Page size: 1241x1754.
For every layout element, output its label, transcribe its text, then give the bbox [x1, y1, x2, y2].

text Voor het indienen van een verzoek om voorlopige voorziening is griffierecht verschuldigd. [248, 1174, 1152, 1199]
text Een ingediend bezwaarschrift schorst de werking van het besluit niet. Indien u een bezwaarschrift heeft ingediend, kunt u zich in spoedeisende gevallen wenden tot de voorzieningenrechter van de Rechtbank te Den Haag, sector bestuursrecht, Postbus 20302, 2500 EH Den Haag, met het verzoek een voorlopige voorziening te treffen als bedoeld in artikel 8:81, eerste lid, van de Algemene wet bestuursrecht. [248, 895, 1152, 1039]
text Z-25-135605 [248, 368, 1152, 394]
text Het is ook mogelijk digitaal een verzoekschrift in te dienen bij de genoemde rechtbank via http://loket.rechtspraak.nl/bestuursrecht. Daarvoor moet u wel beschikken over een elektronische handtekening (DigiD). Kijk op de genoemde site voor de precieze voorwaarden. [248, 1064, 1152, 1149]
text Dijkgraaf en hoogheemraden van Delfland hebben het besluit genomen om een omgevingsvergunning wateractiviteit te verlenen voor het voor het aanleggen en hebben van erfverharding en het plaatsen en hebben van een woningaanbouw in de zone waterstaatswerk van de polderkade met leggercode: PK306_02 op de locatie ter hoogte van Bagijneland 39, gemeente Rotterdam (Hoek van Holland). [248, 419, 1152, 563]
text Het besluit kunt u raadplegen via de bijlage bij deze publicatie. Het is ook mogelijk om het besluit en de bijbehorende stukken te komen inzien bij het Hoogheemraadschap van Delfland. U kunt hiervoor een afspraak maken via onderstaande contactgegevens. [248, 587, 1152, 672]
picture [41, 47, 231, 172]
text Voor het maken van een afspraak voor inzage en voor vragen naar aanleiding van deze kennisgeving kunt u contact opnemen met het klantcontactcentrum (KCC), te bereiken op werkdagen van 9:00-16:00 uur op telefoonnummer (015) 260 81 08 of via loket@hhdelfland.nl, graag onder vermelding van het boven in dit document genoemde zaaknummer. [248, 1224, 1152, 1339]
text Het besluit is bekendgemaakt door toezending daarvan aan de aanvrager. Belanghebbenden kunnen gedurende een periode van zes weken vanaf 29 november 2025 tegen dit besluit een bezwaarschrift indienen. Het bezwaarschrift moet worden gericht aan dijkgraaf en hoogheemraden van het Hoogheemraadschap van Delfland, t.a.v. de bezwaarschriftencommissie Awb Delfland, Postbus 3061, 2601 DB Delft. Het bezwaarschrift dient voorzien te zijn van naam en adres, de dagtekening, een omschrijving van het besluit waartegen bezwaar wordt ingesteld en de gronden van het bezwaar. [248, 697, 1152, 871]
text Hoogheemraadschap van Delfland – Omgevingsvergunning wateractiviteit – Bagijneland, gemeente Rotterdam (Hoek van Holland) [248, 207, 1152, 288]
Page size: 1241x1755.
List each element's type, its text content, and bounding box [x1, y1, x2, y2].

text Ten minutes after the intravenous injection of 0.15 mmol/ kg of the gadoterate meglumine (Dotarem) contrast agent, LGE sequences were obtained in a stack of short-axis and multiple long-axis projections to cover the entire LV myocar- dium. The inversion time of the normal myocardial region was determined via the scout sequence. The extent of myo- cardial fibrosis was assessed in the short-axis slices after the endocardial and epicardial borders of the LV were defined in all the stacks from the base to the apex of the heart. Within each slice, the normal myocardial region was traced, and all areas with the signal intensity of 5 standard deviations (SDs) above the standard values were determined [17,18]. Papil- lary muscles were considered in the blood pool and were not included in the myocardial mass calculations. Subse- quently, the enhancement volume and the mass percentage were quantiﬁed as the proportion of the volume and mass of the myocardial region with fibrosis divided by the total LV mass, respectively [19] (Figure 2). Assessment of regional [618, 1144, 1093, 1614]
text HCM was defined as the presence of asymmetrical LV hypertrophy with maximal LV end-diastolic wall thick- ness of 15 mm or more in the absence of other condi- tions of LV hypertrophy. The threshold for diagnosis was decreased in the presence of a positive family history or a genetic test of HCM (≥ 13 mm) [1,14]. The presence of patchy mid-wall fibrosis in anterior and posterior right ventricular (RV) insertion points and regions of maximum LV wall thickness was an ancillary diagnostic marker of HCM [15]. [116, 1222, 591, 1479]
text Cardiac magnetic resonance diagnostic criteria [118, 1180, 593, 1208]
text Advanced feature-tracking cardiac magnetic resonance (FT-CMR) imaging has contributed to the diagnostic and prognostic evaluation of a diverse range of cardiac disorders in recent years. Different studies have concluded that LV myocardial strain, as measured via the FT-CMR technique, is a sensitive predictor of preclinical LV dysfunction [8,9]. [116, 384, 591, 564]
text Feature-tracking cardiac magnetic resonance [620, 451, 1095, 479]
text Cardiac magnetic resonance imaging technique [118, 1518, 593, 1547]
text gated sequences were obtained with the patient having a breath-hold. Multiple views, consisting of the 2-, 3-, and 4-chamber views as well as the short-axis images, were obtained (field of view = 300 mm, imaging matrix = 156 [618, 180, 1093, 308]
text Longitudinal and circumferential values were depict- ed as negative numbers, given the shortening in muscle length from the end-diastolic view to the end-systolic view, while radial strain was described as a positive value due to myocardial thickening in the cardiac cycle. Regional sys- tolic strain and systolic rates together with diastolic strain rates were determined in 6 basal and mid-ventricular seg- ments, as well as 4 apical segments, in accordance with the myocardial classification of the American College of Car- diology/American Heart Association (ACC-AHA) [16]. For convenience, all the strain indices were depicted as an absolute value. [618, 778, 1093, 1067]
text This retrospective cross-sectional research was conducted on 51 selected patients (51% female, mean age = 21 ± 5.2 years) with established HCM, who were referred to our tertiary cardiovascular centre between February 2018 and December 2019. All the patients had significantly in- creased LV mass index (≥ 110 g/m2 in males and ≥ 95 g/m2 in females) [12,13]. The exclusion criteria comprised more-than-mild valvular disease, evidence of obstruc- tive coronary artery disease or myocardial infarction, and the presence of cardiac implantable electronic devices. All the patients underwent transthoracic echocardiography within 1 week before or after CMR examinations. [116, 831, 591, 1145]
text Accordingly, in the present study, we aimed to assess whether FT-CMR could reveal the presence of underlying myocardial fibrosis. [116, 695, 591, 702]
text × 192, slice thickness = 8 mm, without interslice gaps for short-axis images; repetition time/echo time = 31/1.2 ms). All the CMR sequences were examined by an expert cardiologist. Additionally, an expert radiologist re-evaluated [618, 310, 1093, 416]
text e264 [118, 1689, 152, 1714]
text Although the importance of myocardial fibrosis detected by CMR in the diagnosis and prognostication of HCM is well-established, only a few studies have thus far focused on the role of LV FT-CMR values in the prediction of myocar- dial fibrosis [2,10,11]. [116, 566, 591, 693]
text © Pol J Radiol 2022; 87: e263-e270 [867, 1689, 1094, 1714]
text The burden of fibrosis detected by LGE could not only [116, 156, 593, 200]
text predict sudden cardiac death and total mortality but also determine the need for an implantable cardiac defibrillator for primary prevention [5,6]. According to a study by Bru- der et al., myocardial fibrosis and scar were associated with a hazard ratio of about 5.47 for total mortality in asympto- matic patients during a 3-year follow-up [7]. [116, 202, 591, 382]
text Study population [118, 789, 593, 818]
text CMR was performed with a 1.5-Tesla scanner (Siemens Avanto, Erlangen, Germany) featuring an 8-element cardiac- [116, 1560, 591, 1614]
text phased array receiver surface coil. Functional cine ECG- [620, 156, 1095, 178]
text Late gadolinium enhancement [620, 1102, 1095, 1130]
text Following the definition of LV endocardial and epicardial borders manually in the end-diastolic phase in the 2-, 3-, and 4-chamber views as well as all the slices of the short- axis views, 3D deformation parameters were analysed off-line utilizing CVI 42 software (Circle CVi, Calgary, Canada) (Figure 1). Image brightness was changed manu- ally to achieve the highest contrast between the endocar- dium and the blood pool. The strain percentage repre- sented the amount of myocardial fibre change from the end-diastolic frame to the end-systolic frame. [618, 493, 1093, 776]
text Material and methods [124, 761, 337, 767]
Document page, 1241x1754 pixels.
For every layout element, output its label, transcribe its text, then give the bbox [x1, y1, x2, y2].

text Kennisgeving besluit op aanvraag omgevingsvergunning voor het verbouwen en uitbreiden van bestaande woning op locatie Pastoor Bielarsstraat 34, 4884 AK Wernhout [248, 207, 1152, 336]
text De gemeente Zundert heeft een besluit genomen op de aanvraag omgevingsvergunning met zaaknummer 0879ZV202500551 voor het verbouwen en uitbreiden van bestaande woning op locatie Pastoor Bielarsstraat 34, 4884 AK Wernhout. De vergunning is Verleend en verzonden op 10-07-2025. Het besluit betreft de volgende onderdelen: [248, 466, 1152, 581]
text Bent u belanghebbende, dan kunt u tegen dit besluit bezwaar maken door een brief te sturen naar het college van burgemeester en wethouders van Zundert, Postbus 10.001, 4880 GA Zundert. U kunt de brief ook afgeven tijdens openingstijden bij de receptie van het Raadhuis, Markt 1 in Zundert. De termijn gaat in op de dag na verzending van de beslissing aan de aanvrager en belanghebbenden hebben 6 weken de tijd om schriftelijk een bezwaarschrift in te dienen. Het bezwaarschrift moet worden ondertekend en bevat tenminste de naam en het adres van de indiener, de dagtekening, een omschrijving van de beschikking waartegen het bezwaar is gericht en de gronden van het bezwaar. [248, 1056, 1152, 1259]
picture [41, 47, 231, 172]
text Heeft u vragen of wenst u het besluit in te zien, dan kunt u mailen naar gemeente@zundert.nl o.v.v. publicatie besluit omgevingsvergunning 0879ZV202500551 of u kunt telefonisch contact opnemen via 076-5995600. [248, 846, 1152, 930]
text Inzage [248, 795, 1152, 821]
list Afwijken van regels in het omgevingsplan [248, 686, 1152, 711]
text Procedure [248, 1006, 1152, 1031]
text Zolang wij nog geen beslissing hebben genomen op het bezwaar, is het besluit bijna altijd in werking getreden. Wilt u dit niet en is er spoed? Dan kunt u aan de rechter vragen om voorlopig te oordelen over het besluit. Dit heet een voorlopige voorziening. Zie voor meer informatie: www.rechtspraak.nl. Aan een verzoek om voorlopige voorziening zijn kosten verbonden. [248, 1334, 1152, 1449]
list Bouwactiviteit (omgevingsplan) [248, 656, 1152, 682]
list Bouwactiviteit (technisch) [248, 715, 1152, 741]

* _WHAT YOU WILL DO_: The lines that contain the word "Bielarsstraat" are wanted; copy each of them from the records.

* _SOLUTION_:
text Kennisgeving besluit op aanvraag omgevingsvergunning voor het verbouwen en uitbreiden van bestaande woning op locatie Pastoor Bielarsstraat 34, 4884 AK Wernhout [248, 207, 1152, 336]
text De gemeente Zundert heeft een besluit genomen op de aanvraag omgevingsvergunning met zaaknummer 0879ZV202500551 voor het verbouwen en uitbreiden van bestaande woning op locatie Pastoor Bielarsstraat 34, 4884 AK Wernhout. De vergunning is Verleend en verzonden op 10-07-2025. Het besluit betreft de volgende onderdelen: [248, 466, 1152, 581]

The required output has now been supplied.